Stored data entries
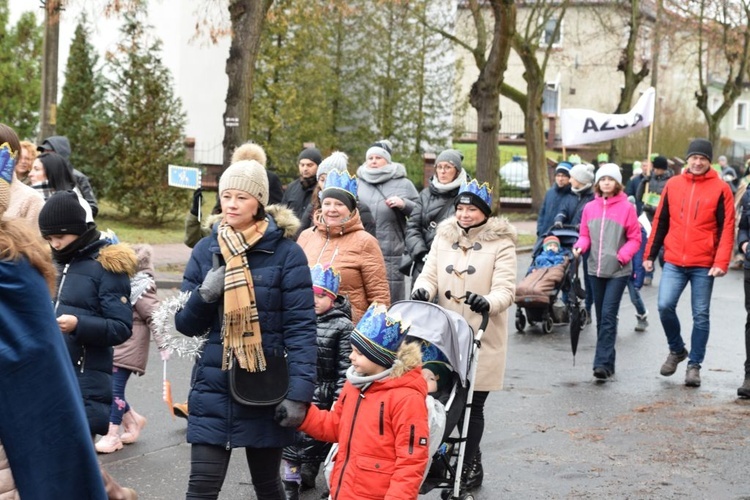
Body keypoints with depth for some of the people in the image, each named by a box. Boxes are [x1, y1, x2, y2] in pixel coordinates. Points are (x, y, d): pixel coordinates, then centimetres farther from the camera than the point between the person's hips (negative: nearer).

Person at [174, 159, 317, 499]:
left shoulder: (286, 253, -7)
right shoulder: (206, 250, 4)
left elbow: (301, 328, -11)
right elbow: (185, 324, 6)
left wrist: (299, 392, -19)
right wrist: (203, 296, -15)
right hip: (213, 387, 2)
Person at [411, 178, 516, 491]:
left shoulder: (501, 243, -5)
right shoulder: (444, 236, 8)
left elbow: (506, 289, -12)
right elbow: (430, 274, 5)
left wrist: (488, 303, -33)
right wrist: (422, 290, -18)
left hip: (482, 339, -4)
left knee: (472, 404, 4)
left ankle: (469, 464, 19)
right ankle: (470, 462, 21)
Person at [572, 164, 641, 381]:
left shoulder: (626, 208, -4)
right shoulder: (590, 208, 7)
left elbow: (635, 238, 0)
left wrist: (622, 256, -15)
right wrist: (580, 247, -7)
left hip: (618, 271, -4)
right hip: (596, 269, 4)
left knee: (608, 316, -12)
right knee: (601, 317, 10)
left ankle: (603, 362, -13)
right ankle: (607, 361, 19)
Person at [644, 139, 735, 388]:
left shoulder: (720, 188, -1)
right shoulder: (673, 185, 7)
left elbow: (727, 228, -4)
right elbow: (660, 222, 11)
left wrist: (721, 262, -13)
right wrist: (650, 255, 9)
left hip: (703, 264, -2)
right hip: (674, 262, 2)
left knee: (701, 316, 4)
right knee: (665, 306, -10)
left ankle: (694, 365, 15)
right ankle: (677, 350, 14)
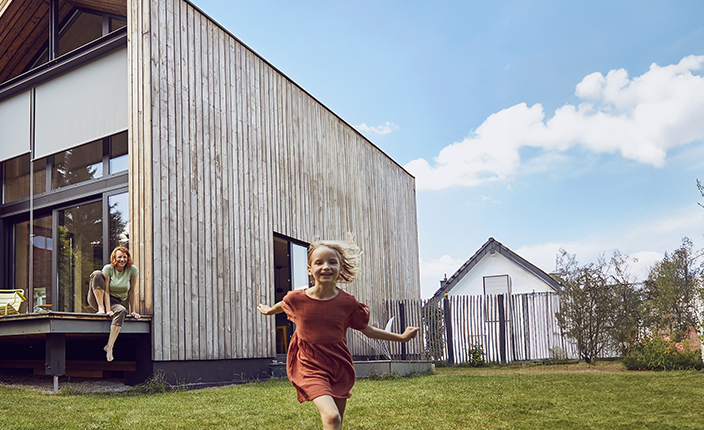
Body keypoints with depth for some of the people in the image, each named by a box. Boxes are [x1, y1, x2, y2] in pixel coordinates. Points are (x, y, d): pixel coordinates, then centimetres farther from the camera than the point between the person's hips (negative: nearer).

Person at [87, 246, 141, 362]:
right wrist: (108, 310, -27)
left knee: (122, 311, -37)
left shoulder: (132, 270, -5)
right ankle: (101, 308, -27)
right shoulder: (108, 268, -9)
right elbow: (106, 291, -16)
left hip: (115, 302, 1)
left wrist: (133, 311, -6)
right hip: (97, 300, -1)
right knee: (96, 274, -23)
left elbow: (132, 292, -1)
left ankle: (109, 346, -39)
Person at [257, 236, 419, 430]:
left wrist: (401, 337, 6)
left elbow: (367, 330, 7)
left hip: (339, 368, 3)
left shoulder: (347, 302, -7)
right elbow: (282, 306, 17)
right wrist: (269, 310, 34)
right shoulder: (296, 299, -9)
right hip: (311, 368, -3)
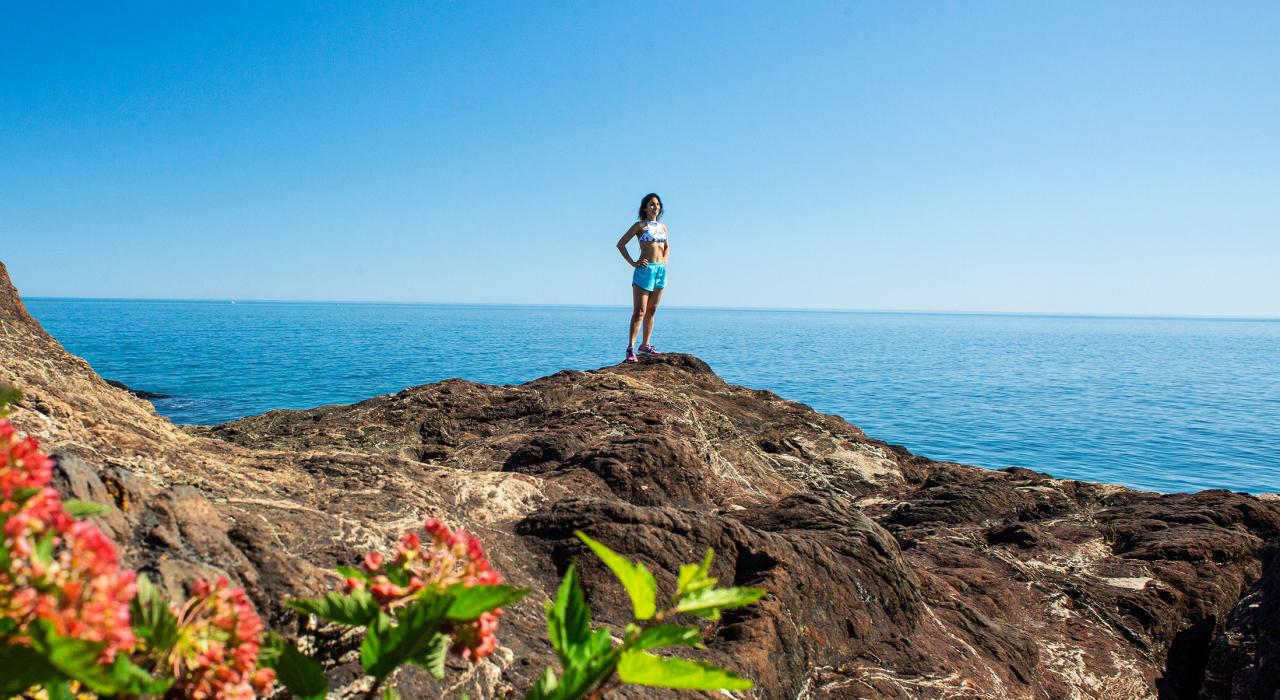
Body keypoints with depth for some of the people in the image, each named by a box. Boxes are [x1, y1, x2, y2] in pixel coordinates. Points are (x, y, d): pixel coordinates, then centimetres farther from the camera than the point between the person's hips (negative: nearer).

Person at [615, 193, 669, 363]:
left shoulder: (663, 227, 14)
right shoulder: (640, 226, -1)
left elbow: (667, 247, 30)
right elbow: (620, 244, -2)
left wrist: (665, 260, 10)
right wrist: (632, 263, -9)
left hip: (661, 270, 6)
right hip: (645, 269, -6)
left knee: (651, 310, 10)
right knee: (639, 311, -10)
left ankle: (645, 345, 18)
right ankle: (631, 349, -11)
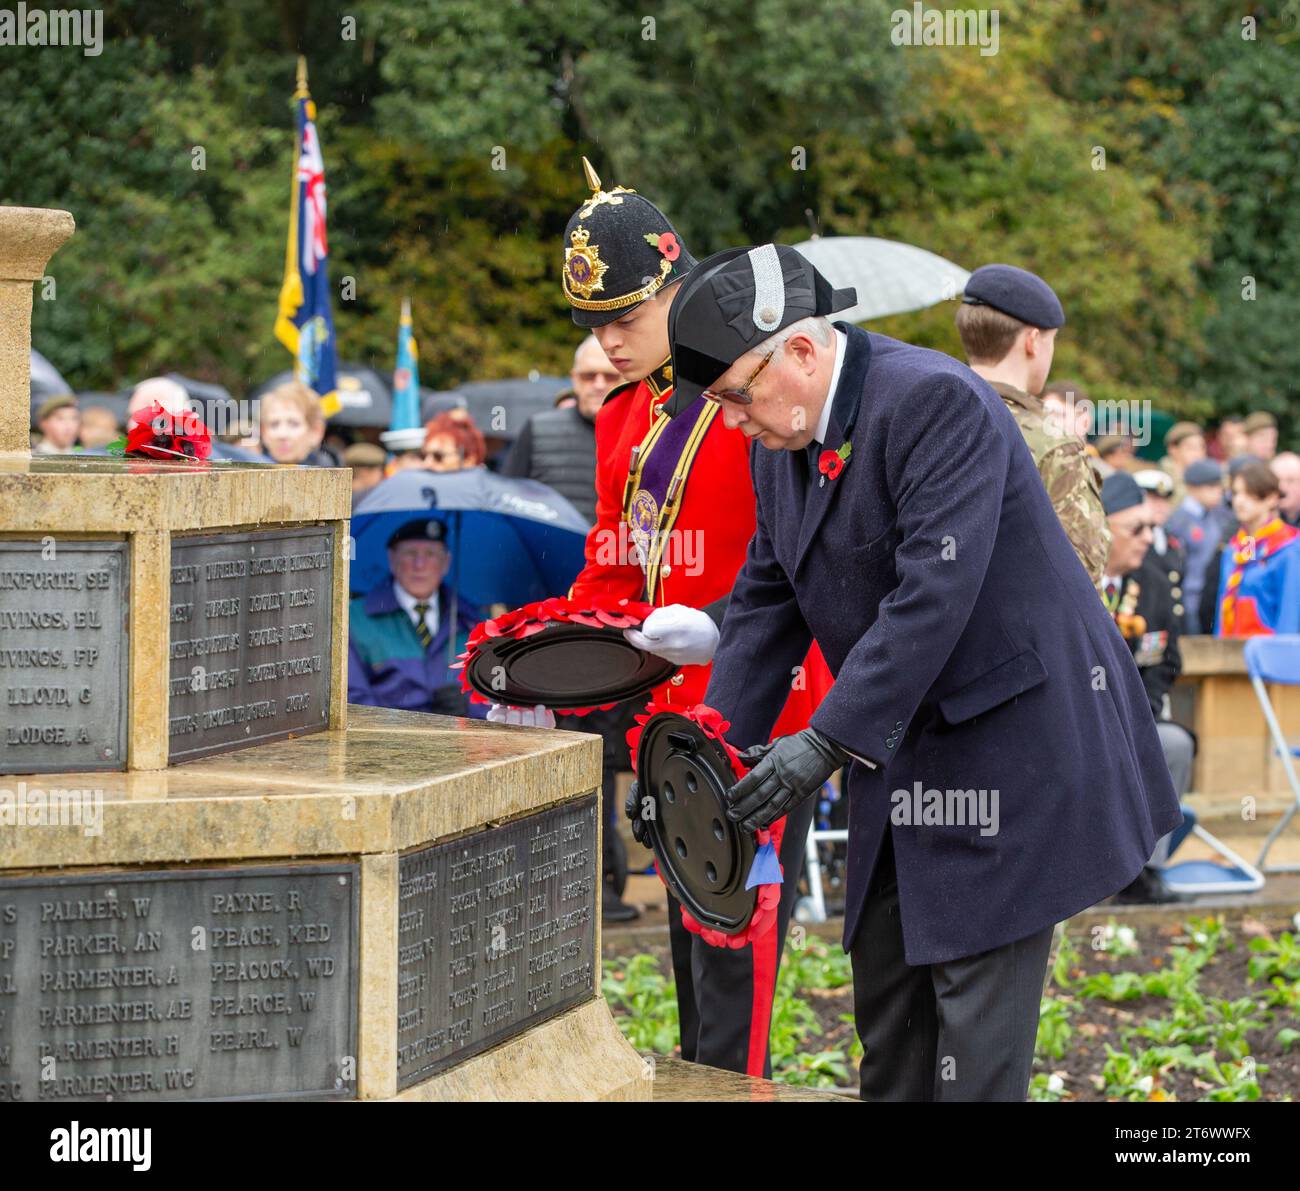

Assignment
Copy everything from the line containing "left knee: (701, 316, 4)" down to the line containing "right elbow: (106, 291, -16)", both ends included, shifting every keypoint x, y, and depth value by -81 and leaving all other numbers, such as the bounding boxes, unchanged. Leave the pictures out of your answer.

Reply
left knee: (620, 235, -77)
right knee: (584, 225, -91)
left ankle: (613, 284, -66)
right ankle: (596, 269, -67)
Body keypoints with depth for some of the people in the image, each named by a box. Boxes are [x1, y1, x2, y2] in pixel coordinates. Points are (x, y, d): pixel coordinates, then centimetres farther from the camera than the point between the person's hips (negative: nearer).

Person at [87, 246, 141, 362]:
right wrist: (27, 229, -108)
left knee: (41, 230, -118)
left shoulder: (51, 189, -86)
right ankle: (20, 227, -108)
right shoulder: (27, 187, -90)
right elbow: (25, 210, -97)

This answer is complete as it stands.